Sur cette voie, son plus beau run date des années 2020 et 2021, avec la sortie coup sur coup des très prisés The Price of Tea in China, Manger on McNichols et Bo Jackson. Mais son premier album de 2022 (il y en a eu trois autres depuis…), Killing Nothing, se montre pas mauvais non plus.
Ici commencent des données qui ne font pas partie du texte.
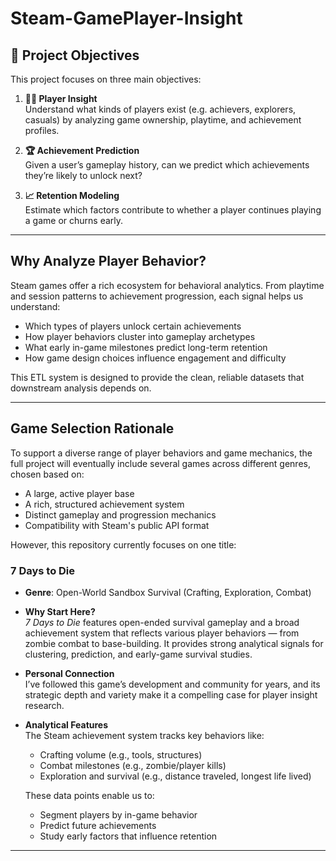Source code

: # Steam-GamePlayer-Insight

## 🎯 Project Objectives

This project focuses on three main objectives:

1. **🧑‍💻 Player Insight**  
   Understand what kinds of players exist (e.g. achievers, explorers, casuals) by analyzing game ownership, playtime, and achievement profiles.

2. **🏆 Achievement Prediction**  
   Given a user’s gameplay history, can we predict which achievements they’re likely to unlock next?

3. **📈 Retention Modeling**  
   Estimate which factors contribute to whether a player continues playing a game or churns early.

---

## Why Analyze Player Behavior?

Steam games offer a rich ecosystem for behavioral analytics. From playtime and session patterns to achievement progression, each signal helps us understand:

- Which types of players unlock certain achievements  
- How player behaviors cluster into gameplay archetypes  
- What early in-game milestones predict long-term retention  
- How game design choices influence engagement and difficulty

This ETL system is designed to provide the clean, reliable datasets that downstream analysis depends on.

---

## Game Selection Rationale

To support a diverse range of player behaviors and game mechanics, the full project will eventually include several games across different genres, chosen based on:

- A large, active player base  
- A rich, structured achievement system  
- Distinct gameplay and progression mechanics  
- Compatibility with Steam's public API format  

However, this repository currently focuses on one title:

### 7 Days to Die

- **Genre**: Open-World Sandbox Survival (Crafting, Exploration, Combat)

- **Why Start Here?**  
  *7 Days to Die* features open-ended survival gameplay and a broad achievement system that reflects various player behaviors — from zombie combat to base-building. It provides strong analytical signals for clustering, prediction, and early-game survival studies.

- **Personal Connection**  
  I’ve followed this game’s development and community for years, and its strategic depth and variety make it a compelling case for player insight research.

- **Analytical Features**  
  The Steam achievement system tracks key behaviors like:
  - Crafting volume (e.g., tools, structures)
  - Combat milestones (e.g., zombie/player kills)
  - Exploration and survival (e.g., distance traveled, longest life lived)

  These data points enable us to:
  - Segment players by in-game behavior  
  - Predict future achievements  
  - Study early factors that influence retention  

---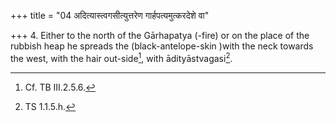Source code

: +++
title = "04 अदित्यास्त्वगसीत्युत्तरेण गार्हपत्यमुत्करदेशे वा"

+++
4. Either to the north of the Gārhapatya (-fire) or on the place of the rubbish heap he spreads the (black-antelope-skin )with the neck towards the west, with the hair out-side[^1], with ādityāstvagasi[^2].  

[^1]: Cf. TB III.2.5.6.  

[^2]: TS 1.1.5.h.  
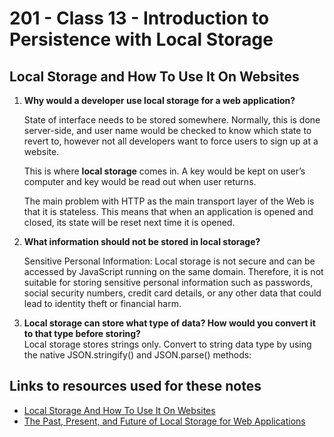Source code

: # 201 - Class 13 - Introduction to Persistence with Local Storage

## Local Storage and How To Use It On Websites

1. **Why would a developer use local storage for a web application?**  

    State of interface needs to be stored somewhere. Normally, this is done server-side, and user name would be checked to know which state to revert to, however not all developers want to force users to sign up at a website.  

    This is where **local storage** comes in. A key would be kept on user’s computer and key would be read out when user returns.  

    The main problem with HTTP as the main transport layer of the Web is that it is stateless. This means that when an application is opened and closed, its state will be reset next time it is opened.

2. **What information should not be stored in local storage?**  

    Sensitive Personal Information: Local storage is not secure and can be accessed by JavaScript running on the same domain. Therefore, it is not suitable for storing sensitive personal information such as passwords, social security numbers, credit card details, or any other data that could lead to identity theft or financial harm.

3. **Local storage can store what type of data? How would you convert it to that type before storing?**  
    Local storage stores strings only.  Convert to string data type by using the native JSON.stringify() and JSON.parse() methods:

## Links to resources used for these notes

* [Local Storage And How To Use It On Websites](https://www.smashingmagazine.com/2010/10/local-storage-and-how-to-use-it/)
* [The Past, Present, and Future of Local Storage for Web Applications](http://diveinto.html5doctor.com/storage.html)
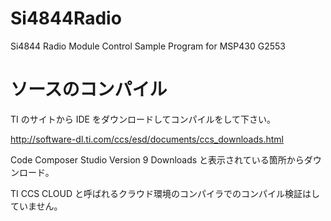 # Si4844Radio
Si4844 Radio Module Control Sample Program for MSP430 G2553

# ソースのコンパイル
TI のサイトから IDE をダウンロードしてコンパイルをして下さい。 

http://software-dl.ti.com/ccs/esd/documents/ccs_downloads.html

Code Composer Studio Version 9 Downloads と表示されている箇所からダウンロード。

TI CCS CLOUD と呼ばれるクラウド環境のコンパイラでのコンパイル検証はしていません。

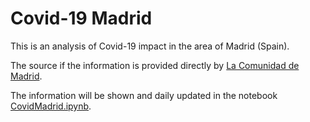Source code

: # Covid-19 Madrid

This is an analysis of Covid-19 impact in the area of Madrid (Spain).

The source if the information is provided directly by [La Comunidad de Madrid](https://datos.comunidad.madrid/catalogo/dataset/covid19_tia_muni_y_distritos).

The information will be shown and daily updated in the notebook [CovidMadrid.ipynb](CovidMadrid.ipynb).
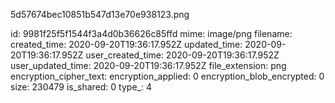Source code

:5d57674bec10851b547d13e70e938123.png

id: 9981f25f5f1544f3a4d0b36626c85ffd
mime: image/png
filename: 
created_time: 2020-09-20T19:36:17.952Z
updated_time: 2020-09-20T19:36:17.952Z
user_created_time: 2020-09-20T19:36:17.952Z
user_updated_time: 2020-09-20T19:36:17.952Z
file_extension: png
encryption_cipher_text: 
encryption_applied: 0
encryption_blob_encrypted: 0
size: 230479
is_shared: 0
type_: 4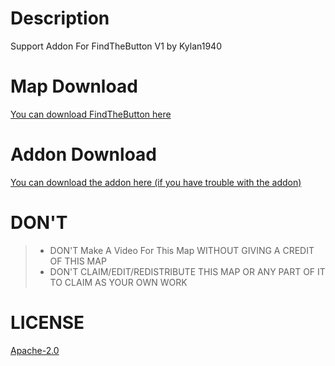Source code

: # Description
Support Addon For FindTheButton V1 by Kylan1940

# Map Download
[You can download FindTheButton here](https://www.planetminecraft.com/project/find-the-button-v1-6048320/)

# Addon Download
[You can download the addon here (if you have trouble with the addon)](https://bstlar.com/pB/ftb-1-addon)

# DON'T
>- DON'T Make A Video For This Map WITHOUT GIVING A CREDIT OF THIS MAP
>- DON'T CLAIM/EDIT/REDISTRIBUTE THIS MAP OR ANY PART OF IT TO CLAIM AS YOUR OWN WORK

# LICENSE
[Apache-2.0](https://github.com/Kylan1940/MinecraftAddon/blob/main/LICENSE)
Le disque est cosigné Real Bad Man, un collectif de designers de fringues basé à Los Angeles qui abrite des producteurs en son sein. Ces derniers, notamment, ont travaillé avec ce bon vieil Edan, il y a quelques années de cela. Ils ont aussi déjà œuvré avec Boldy James sur un projet intitulé Real Bad Boldy et qui, sorti au terme de cette année 2020 de feu, a été moins remarqué que d'autres. Killing Nothing cependant, leur seconde collaboration, mérite l'attention.
Du côté de paroles, certes, c'est "business as usual". Dès "Water Under the Bridge", Boldy James nous raconte une longue vie de violence qui s'interdit tout regret. Il nous emmène au cœur de ce monde interlope, où la présence de rivaux jaloux et de flics infiltrés alimente la paranoïa. C'est une litanie qui nous parle d'armes à feu ("Sig Sauer"), d'amis morts ("Hundred Ninety Bands") et d'amour indéfectible pour le commerce de stupéfiants ("Cash Transactions").
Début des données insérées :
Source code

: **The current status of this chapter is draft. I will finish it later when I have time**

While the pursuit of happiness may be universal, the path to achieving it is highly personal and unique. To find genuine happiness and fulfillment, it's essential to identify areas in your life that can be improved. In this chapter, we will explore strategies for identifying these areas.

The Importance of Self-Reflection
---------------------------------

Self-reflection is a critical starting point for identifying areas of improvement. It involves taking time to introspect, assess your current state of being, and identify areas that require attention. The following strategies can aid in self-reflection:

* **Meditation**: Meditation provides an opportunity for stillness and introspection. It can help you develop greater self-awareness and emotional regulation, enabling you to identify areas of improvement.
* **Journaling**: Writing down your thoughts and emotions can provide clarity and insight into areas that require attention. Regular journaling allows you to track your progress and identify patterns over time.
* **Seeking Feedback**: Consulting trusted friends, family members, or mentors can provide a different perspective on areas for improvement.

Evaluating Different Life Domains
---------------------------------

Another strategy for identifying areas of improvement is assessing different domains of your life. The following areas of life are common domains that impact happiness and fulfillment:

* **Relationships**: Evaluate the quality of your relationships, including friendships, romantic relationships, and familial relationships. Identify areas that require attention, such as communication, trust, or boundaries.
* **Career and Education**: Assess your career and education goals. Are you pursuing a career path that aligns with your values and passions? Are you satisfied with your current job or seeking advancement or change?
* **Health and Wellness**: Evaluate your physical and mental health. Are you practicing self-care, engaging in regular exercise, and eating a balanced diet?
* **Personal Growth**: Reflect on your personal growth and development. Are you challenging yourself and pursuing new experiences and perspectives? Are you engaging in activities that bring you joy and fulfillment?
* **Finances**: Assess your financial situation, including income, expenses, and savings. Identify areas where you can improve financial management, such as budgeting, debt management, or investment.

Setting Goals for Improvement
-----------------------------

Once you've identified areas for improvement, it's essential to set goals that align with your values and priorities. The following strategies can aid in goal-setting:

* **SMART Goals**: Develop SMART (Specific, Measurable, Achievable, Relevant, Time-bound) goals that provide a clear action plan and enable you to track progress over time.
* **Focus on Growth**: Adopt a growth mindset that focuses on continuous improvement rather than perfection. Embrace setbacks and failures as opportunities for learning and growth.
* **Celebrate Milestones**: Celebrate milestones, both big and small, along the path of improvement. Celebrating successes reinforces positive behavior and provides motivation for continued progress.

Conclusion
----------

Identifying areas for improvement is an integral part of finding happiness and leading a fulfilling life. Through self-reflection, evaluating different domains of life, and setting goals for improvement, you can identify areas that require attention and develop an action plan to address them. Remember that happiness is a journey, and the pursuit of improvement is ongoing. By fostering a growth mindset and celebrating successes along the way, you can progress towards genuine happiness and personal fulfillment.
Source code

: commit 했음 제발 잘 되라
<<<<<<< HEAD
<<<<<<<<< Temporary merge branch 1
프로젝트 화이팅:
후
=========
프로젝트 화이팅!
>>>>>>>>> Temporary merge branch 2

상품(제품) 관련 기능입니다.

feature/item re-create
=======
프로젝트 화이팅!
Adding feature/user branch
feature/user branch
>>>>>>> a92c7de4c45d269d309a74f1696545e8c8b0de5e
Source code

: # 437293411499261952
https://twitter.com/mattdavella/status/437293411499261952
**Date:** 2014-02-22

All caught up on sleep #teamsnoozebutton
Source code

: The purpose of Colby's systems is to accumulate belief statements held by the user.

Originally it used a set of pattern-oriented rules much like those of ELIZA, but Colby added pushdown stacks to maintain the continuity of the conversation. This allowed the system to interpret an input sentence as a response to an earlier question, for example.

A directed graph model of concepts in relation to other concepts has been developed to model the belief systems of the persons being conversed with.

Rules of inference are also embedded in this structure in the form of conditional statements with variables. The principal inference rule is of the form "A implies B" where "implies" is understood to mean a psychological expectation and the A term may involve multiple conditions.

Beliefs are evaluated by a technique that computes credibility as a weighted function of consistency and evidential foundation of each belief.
Ce sont des contes de rue et des histoires de meurtre, comme avec le storytelling de "Killing Nothing". Et si les invités complètent tout cela de leurs propres voix, il ne faut pas compter sur eux pour varier les plaisirs. Crimeapple, Knowledge the Pirate, Stove God Cooks et Rome Streetz, appartiennent à la même école que Boldy James, à cette même scène qui prolonge le rap new-yorkais d'autrefois.
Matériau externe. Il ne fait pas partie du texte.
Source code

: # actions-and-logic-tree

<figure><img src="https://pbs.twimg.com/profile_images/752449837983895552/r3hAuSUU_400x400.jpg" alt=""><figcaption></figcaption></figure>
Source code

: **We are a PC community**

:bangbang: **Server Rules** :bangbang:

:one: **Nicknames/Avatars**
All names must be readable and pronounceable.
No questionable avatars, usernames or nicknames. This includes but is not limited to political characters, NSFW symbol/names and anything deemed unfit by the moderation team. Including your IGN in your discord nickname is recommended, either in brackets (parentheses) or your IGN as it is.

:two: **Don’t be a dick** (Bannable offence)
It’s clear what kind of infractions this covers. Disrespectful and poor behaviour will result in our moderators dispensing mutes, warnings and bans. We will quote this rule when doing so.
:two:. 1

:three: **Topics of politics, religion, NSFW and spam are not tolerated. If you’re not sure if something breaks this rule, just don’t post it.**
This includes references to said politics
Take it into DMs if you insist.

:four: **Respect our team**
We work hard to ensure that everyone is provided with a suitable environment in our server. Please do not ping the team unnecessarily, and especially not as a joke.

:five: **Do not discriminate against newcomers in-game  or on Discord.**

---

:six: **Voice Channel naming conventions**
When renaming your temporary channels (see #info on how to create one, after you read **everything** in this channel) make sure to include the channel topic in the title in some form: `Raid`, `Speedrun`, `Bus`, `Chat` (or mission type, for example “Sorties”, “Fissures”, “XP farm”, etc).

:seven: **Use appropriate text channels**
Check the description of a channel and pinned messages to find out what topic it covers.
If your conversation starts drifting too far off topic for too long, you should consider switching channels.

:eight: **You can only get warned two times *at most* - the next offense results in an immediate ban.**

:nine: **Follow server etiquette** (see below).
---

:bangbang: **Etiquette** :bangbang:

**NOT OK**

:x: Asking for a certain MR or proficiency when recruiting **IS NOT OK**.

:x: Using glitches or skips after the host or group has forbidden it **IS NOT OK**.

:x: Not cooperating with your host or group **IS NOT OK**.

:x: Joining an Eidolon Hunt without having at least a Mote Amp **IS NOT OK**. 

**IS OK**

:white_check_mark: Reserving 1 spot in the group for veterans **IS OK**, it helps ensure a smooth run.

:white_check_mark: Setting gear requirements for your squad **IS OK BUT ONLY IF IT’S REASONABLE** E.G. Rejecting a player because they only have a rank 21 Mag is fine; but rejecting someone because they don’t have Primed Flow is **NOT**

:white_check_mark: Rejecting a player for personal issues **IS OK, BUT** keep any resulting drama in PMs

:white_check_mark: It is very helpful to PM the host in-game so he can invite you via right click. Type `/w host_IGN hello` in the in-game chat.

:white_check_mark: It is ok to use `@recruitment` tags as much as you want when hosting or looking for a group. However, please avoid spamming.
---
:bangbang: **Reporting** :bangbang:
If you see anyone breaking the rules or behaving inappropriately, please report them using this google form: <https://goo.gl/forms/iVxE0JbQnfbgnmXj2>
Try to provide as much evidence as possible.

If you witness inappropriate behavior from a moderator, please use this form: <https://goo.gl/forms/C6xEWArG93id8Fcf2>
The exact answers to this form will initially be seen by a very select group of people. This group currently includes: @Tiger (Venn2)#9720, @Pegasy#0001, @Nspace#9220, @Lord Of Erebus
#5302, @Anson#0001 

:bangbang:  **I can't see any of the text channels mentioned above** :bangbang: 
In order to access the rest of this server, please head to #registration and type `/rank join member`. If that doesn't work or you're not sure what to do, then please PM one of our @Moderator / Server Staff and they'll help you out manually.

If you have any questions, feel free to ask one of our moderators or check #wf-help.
Les gens de Real Bad Man se fondent aussi dans ce moule. Ils délivrent la musique suffocante, toute en boucles arides, qui convient au thème unique et au phrasé morne du rappeur. Ce sont des morceaux habillés discrètement du son jazzy idoine, un orgue léger sur "All The Way Out" et "Ain’t No Bon Jovi", un saxo sur "Bo Jack", des cuivres sur "Hundred Ninety Bands", des guitares sur tous les titres finaux.
Cependant, ces titres sont inhabituellement accrocheurs, comme avec le piano insistant de "Cash Transactions", beau comme un morceau new-yorkais des années 90, ou encore le vrombissement incessant de "Open Door", qu'agrémentent comme il le faut des sonorités impromptues et les raps sans refrain de Stove God Cooks, Rome Streetz et Boldy James. Les producteurs savent augmenter leurs motifs répétitifs de subtiles variations, comme avec l'admirable "Sig Sauer", dont la guitare insistante se garnit peu à peu de surprises et de changements, tout comme le flow même du rappeur.
Plus prodigues en morceaux accessibles, plus diversifiés musicalement parlant, Boldy James et Real Bad Man relèvent ainsi cette recette éprouvée faite d'un rap sérieux et monotone, consacré entièrement à témoigner de l'ardu métier de dealer. Peu, parmi les aficionados du rappeur, mettront Killing Nothing au sommet de leur liste d'indispensables, mais sans doute peut-on le conseiller à tous les autres.